Because if everything is “just so,” it’s that much harder for a stranger to enter in.

If everything is perfectly organized and clean and tidy, every interaction feels like a threat to the status quo. 

As I posted items on our local Buy Nothing Facebook group today, I caught sight of the wooden Advent calendar I’d purchased years ago. I remembered how one tiny visitor accidentally broke off one of the donkey’s feet. As if Mary didn’t already have a hard life, now her transportation was down a limb. 

It was nothing superglue didn’t fix, but it felt symbolic nonetheless.

I was sad my beautiful Advent set now bore an imperfection. I had wanted so badly to create the ideal Advent, the perfect home, and now Mary’s donkey walked with a limp.

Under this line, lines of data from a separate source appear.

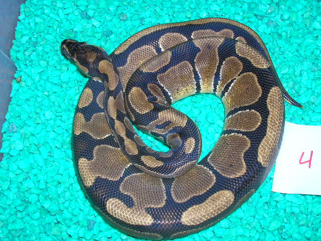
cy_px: 120
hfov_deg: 41.2
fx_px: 427
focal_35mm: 46
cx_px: 160
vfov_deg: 31.5
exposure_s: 1/60.1
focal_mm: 7.7
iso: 50
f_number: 5.4
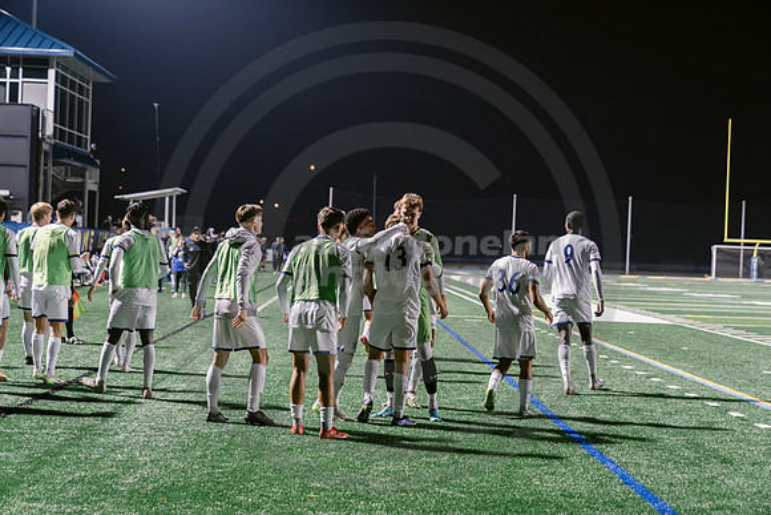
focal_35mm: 70
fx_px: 1499
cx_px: 386
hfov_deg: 28.8
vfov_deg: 19.5
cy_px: 258
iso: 2500
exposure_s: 1/125
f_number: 3.5
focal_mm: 70
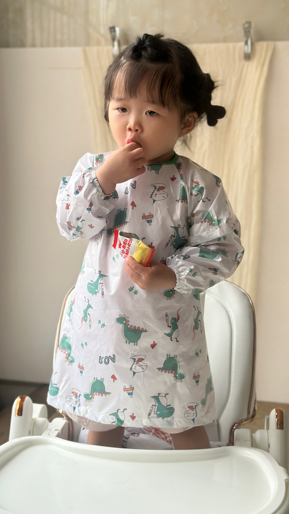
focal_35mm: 53
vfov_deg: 39.2
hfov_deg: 22.6
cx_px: 154
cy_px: 258
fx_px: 722
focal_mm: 6.86
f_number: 1.78
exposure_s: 1/52
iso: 100
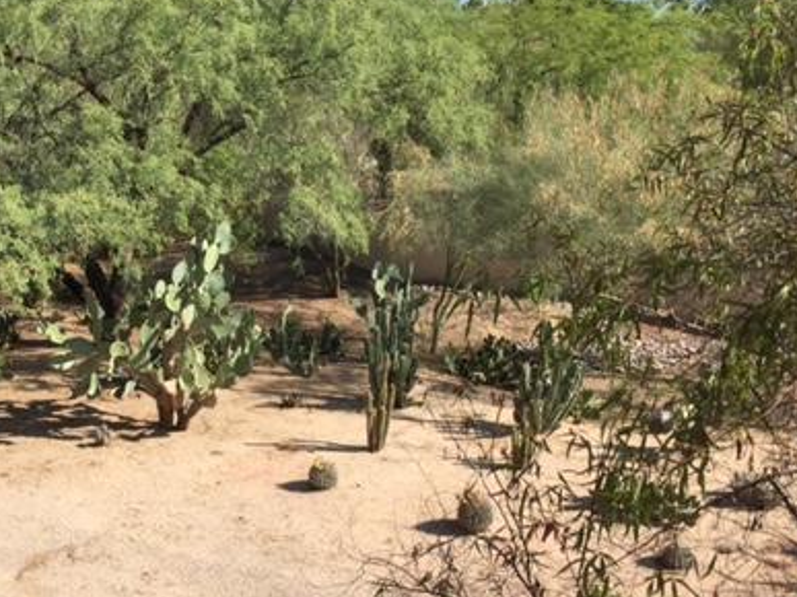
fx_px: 1105
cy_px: 301
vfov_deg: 30.2
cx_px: 288
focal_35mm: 48
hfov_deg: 39.3
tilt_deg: -11.3
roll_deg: -1.7
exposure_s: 1/1464
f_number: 2.2
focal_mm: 4.15
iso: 32
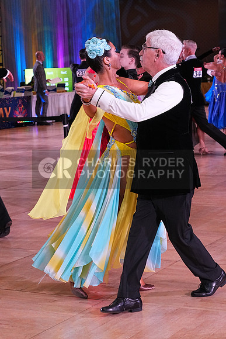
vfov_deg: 23.1
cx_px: 113
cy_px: 170
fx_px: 828
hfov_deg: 15.5
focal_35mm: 88
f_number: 7.1
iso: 2500
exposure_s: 1/250
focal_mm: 59
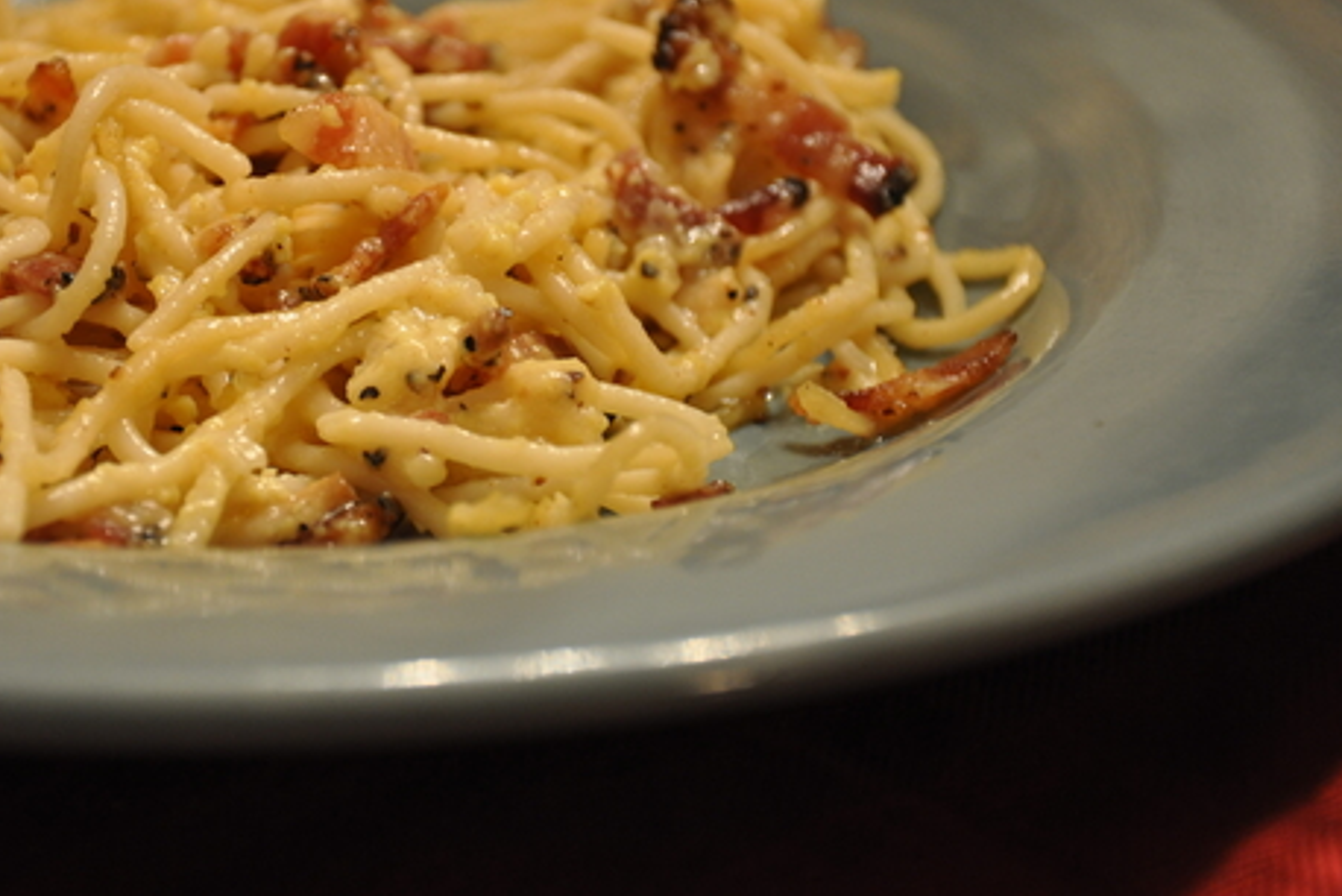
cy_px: 359
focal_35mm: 102
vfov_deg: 13.4
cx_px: 495
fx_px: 3805
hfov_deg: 20.0
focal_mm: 52
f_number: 5
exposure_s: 1/15
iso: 800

When I look at it again, amidst the piles of craft supplies to be sorted, I can see how my reaction risked my turning away from the Christ child already here, her little fingers banging Mary’s amputated donkey on the table with glee. 

I recognize, too, the incredible privilege of having extra, of thoughtfully deciding what to keep and what to pass on. Of having a place for everything and room to spare.

And in the same breath, I hold the knowledge that no amount of organization will keep God from sending me a stranger, or allowing me to be the one in need.

I have so very much to learn when it comes to having a welcoming home, not just one that appears welcoming by way of tidiness. 

I’m constantly reminded to try, though, as I keep getting sent bike gangs of hungry pre-teens and toddlers with no sense of decorum around sacred Advent supplies.

I’m thankful, too, that God grants me plenty of opportunities to bring food to the hodgepodge of people who come to church or gather at Safe Harbor on a cold winter’s night. Most importantly of all, God keeps reminding me, in both quiet and not-so-subtle ways, that I’m no different or better than those being fed, regardless of how organized my board game collection.

While I seek virtue around every organized corner, the Universe keeps showing up, asking for scarves and hungry for whatever I have to contribute.

While I’m busy rifling through my file cabinet, again, or stacking and restacking my china, the world keeps needing my presence, not my attempts at perfection. 

Because everywhere I turn, I’m reminded that presence is the only way to prepare for the best eventuality, the only way to see—and welcome—the many forms of Christ.